▸ **Extracted material**
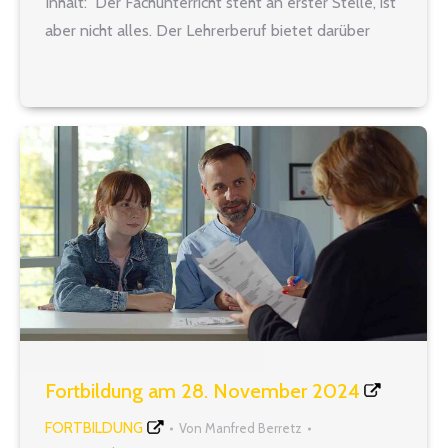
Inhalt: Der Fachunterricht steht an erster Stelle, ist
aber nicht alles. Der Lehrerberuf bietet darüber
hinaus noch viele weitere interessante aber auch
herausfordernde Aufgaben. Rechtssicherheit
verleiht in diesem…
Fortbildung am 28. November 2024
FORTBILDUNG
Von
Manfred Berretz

▸ **Task goal**
The copy you write must hold every record verbatim and none of the pictures.

▸ **Your response**
Inhalt: Der Fachunterricht steht an erster Stelle, ist
aber nicht alles. Der Lehrerberuf bietet darüber
hinaus noch viele weitere interessante aber auch
herausfordernde Aufgaben. Rechtssicherheit
verleiht in diesem…
Fortbildung am 28. November 2024
FORTBILDUNG
Von
Manfred Berretz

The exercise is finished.